Notice to distributors

 

Solely for the purposes of the product governance requirements contained within: (a) the UK's implementation of EU Directive 2014/65/EU on markets in financial instruments, as amended ("UK MiFID II"); and (b) the UK's implementation of Articles 9 and 10 of Commission Delegated Directive (EU) 2017/593 supplementing UK MiFID II, and in particular Chapter 3 of the Product Intervention and Product Governance Sourcebook of the FCA (together, the "MiFID II Product Governance Requirements"), and disclaiming all and any liability, whether arising in tort, contract or otherwise, which any "manufacturer" (for the purposes of the MiFID II Product Governance Requirements) may otherwise have with respect thereto, the Retail Shares have been subject to a product approval process, which has determined that the Retail Shares are: (a) compatible with an end target market of (i) retail investors; (ii) and investors who meet the criteria of professional clients and eligible counterparties and (b) eligible for distribution through all distribution channels as are permitted by UK MiFID II (the "Target Market Assessment").

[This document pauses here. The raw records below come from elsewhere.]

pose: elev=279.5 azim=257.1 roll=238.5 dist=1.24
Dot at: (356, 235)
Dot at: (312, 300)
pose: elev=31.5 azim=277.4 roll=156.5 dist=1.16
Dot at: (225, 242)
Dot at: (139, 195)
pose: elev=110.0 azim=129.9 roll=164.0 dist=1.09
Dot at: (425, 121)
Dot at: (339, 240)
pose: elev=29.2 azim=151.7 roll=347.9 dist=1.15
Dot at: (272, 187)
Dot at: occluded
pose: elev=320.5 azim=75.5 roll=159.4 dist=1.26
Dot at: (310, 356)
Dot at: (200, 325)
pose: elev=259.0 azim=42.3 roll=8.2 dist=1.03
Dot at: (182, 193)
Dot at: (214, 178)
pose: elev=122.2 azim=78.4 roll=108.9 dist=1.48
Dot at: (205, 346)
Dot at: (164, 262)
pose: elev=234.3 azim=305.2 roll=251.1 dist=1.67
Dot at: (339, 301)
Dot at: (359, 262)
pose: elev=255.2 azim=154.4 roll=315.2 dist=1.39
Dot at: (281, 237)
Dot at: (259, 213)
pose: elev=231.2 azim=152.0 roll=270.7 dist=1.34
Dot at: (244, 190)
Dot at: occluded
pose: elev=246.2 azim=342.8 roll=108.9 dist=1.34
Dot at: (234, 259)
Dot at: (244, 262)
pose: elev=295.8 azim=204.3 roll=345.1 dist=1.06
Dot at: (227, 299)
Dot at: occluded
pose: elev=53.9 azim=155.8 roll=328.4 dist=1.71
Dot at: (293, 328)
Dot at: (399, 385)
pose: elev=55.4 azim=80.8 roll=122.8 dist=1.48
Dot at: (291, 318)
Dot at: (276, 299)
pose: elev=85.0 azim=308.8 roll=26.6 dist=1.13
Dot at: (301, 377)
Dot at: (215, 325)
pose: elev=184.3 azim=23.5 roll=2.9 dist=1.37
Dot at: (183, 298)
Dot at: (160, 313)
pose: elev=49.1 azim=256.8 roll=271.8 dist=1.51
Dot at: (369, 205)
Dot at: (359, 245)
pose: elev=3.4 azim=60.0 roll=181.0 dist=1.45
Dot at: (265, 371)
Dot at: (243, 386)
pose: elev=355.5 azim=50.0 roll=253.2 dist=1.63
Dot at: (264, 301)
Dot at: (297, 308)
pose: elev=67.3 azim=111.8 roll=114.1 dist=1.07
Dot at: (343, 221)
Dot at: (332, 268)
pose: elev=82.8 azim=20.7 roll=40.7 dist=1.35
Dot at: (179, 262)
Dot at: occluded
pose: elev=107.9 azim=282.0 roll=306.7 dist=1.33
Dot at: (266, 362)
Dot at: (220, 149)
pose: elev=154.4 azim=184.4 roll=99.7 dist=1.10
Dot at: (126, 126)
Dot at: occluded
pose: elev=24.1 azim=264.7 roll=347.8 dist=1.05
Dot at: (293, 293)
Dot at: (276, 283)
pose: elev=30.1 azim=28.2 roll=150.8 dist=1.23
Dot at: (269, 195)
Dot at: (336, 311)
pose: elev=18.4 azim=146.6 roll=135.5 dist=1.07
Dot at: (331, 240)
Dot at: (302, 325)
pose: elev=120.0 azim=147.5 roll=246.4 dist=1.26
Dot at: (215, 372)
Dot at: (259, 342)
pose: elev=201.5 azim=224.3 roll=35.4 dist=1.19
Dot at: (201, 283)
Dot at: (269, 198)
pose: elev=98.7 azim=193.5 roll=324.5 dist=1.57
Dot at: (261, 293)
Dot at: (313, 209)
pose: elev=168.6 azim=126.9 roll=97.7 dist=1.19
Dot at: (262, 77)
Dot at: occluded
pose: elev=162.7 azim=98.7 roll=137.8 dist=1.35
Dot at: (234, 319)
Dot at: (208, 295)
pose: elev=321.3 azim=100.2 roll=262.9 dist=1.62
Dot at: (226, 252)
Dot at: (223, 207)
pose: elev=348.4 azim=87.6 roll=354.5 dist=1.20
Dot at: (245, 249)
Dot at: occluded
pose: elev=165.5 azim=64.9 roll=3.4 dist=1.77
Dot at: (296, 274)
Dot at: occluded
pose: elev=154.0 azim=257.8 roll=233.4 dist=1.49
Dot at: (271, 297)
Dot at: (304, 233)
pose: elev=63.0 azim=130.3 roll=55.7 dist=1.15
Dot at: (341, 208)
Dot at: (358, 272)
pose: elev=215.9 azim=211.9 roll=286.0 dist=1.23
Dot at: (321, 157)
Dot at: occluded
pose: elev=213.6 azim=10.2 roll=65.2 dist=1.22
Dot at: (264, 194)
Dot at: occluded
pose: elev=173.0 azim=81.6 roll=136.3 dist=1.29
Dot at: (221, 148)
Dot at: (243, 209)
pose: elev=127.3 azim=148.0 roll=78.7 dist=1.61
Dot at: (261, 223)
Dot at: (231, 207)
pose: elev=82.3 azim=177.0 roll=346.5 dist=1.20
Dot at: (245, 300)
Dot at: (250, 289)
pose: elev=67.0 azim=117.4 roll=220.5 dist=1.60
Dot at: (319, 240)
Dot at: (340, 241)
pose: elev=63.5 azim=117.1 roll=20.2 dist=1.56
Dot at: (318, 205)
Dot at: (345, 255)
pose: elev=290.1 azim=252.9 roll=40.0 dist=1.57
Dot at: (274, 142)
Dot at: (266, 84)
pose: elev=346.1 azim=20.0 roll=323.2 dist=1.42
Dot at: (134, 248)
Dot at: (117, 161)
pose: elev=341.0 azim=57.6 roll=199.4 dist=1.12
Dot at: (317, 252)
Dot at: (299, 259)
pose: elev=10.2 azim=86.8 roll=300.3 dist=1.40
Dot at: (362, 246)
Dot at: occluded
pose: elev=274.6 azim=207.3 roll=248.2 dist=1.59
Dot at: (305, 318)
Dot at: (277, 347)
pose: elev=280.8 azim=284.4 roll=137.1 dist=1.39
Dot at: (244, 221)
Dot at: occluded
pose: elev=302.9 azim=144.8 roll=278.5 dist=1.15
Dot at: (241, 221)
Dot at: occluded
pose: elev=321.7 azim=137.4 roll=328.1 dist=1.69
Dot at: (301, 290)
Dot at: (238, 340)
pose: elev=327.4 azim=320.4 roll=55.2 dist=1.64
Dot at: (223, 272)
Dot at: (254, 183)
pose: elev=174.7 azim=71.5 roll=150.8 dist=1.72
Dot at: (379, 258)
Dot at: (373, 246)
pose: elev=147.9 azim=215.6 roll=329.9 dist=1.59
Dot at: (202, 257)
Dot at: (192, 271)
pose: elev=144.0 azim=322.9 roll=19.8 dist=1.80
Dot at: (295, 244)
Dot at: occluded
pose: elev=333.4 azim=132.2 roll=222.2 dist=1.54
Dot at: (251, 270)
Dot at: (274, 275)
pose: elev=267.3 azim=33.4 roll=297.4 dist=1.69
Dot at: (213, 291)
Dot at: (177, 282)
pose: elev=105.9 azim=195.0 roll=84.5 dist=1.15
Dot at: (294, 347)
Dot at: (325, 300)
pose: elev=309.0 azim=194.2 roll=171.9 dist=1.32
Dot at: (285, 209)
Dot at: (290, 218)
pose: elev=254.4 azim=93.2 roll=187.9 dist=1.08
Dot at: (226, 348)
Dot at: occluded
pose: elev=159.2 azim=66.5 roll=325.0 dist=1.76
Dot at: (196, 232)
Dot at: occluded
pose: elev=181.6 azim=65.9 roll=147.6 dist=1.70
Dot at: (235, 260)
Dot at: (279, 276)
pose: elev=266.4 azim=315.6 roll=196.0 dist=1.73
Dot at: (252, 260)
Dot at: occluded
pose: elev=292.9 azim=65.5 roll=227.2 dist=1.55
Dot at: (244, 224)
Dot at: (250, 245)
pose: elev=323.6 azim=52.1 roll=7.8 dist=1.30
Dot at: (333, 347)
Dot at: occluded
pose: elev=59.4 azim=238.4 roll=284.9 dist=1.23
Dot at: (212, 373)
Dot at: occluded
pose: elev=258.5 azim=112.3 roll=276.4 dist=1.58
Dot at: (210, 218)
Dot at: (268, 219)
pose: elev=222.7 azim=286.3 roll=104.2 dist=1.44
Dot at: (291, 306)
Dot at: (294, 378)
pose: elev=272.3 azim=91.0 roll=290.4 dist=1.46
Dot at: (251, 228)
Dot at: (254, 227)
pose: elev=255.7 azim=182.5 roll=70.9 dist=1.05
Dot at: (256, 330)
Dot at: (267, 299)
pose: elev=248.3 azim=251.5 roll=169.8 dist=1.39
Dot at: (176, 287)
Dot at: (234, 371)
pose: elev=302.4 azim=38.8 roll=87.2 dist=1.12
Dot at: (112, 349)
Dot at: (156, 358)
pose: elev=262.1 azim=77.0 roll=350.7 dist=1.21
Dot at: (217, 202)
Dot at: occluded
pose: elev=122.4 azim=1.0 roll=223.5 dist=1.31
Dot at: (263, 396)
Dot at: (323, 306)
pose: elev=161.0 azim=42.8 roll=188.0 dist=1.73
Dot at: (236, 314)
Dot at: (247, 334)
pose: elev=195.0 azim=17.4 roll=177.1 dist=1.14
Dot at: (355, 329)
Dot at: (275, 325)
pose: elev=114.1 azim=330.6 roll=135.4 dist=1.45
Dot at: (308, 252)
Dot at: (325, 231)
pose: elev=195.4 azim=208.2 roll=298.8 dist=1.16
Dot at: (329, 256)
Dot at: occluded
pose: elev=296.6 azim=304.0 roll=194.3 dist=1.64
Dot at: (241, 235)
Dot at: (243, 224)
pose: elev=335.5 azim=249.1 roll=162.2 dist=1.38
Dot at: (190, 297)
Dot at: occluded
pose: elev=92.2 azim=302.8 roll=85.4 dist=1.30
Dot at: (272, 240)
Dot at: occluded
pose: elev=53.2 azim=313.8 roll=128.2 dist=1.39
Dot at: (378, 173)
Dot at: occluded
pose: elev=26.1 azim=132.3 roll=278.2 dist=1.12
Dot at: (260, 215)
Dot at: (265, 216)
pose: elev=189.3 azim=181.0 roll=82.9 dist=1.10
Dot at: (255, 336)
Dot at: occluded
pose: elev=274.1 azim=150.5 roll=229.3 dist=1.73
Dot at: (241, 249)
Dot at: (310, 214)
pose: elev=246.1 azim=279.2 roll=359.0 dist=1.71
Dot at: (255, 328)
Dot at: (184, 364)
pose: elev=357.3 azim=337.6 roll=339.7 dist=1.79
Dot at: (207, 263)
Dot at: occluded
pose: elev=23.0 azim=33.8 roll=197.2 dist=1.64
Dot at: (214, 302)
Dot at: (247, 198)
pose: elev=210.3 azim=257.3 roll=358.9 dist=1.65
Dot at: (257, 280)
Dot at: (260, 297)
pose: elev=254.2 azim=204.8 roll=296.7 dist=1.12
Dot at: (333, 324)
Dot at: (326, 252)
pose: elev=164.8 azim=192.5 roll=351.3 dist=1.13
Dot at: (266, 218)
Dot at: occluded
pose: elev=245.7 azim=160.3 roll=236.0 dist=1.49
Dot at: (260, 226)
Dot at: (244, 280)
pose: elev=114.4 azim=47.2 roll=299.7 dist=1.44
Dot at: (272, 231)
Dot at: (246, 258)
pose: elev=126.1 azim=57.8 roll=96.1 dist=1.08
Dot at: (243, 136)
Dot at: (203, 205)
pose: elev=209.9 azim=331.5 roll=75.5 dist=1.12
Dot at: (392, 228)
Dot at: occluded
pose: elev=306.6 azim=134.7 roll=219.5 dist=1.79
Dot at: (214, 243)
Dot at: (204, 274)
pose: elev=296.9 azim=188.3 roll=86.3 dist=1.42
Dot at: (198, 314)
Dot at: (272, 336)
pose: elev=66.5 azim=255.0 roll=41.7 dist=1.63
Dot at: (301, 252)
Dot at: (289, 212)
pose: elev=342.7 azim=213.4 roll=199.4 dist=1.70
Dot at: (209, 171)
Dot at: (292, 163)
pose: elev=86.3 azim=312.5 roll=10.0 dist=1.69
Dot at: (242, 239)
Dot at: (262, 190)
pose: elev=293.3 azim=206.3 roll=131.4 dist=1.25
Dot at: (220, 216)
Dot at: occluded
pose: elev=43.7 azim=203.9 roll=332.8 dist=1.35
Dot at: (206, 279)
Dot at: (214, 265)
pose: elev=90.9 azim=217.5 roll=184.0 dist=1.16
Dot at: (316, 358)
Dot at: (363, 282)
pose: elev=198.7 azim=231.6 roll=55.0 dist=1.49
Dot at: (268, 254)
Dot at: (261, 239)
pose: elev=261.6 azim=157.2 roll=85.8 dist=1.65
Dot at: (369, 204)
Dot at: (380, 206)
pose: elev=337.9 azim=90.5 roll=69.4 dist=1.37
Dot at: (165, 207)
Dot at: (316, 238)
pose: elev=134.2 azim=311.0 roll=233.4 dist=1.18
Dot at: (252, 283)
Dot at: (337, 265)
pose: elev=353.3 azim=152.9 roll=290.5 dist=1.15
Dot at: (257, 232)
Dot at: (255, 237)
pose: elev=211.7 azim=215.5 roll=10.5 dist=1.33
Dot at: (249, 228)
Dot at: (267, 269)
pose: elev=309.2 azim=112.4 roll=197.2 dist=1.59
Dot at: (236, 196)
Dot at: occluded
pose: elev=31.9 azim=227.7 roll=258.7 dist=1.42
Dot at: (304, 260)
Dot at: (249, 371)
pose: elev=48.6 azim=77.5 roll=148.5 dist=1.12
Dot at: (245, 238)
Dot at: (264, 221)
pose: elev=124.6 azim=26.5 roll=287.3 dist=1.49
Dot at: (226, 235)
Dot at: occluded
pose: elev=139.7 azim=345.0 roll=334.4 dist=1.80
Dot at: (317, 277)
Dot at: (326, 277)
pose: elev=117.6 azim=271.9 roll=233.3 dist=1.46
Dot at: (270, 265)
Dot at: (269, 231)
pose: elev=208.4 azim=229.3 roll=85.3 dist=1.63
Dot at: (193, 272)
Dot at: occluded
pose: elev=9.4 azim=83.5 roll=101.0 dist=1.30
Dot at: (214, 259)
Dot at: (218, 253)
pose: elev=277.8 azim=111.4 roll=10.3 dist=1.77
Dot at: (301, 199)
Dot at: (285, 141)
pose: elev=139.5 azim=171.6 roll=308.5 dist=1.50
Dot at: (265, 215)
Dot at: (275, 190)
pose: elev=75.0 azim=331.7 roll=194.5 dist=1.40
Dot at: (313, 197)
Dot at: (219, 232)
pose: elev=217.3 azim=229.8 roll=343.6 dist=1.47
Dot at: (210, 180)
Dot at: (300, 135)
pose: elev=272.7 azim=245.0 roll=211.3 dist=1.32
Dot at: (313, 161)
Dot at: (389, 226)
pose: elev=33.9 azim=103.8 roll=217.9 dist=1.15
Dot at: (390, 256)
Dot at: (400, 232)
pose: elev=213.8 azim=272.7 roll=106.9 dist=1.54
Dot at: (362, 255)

Notwithstanding the Target Market Assessment, distributors (such term to have the same meaning as in the MiFID II Product Governance Requirements) should note that: (a) the price of the Retail Shares may decline and investors could lose all or part of their investment; (b) the Retail Shares offer no guaranteed income and no capital protection; and (c) an investment in the Retail  Shares is compatible only with investors who do not need a guaranteed income or capital protection, who (either alone or in conjunction with an appropriate financial or other adviser) are capable of evaluating the merits and risks of such an investment and who have sufficient resources to be able to bear any losses that may result therefrom. The Target Market Assessment is without prejudice to the requirements of any contractual, legal or regulatory selling restrictions in relation to the PrimaryBid Offer. 

 

For the avoidance of doubt, the Target Market Assessment does not constitute: (a) an assessment of suitability or appropriateness for the purposes of UK MiFID II; or (b) a recommendation to any investor or Company of investors to invest in, or purchase, or take any other action whatsoever with respect to, the Retail Shares. 

 

Each distributor is responsible for undertaking its own target market assessment in respect of the Retail Shares and determining appropriate distribution channels.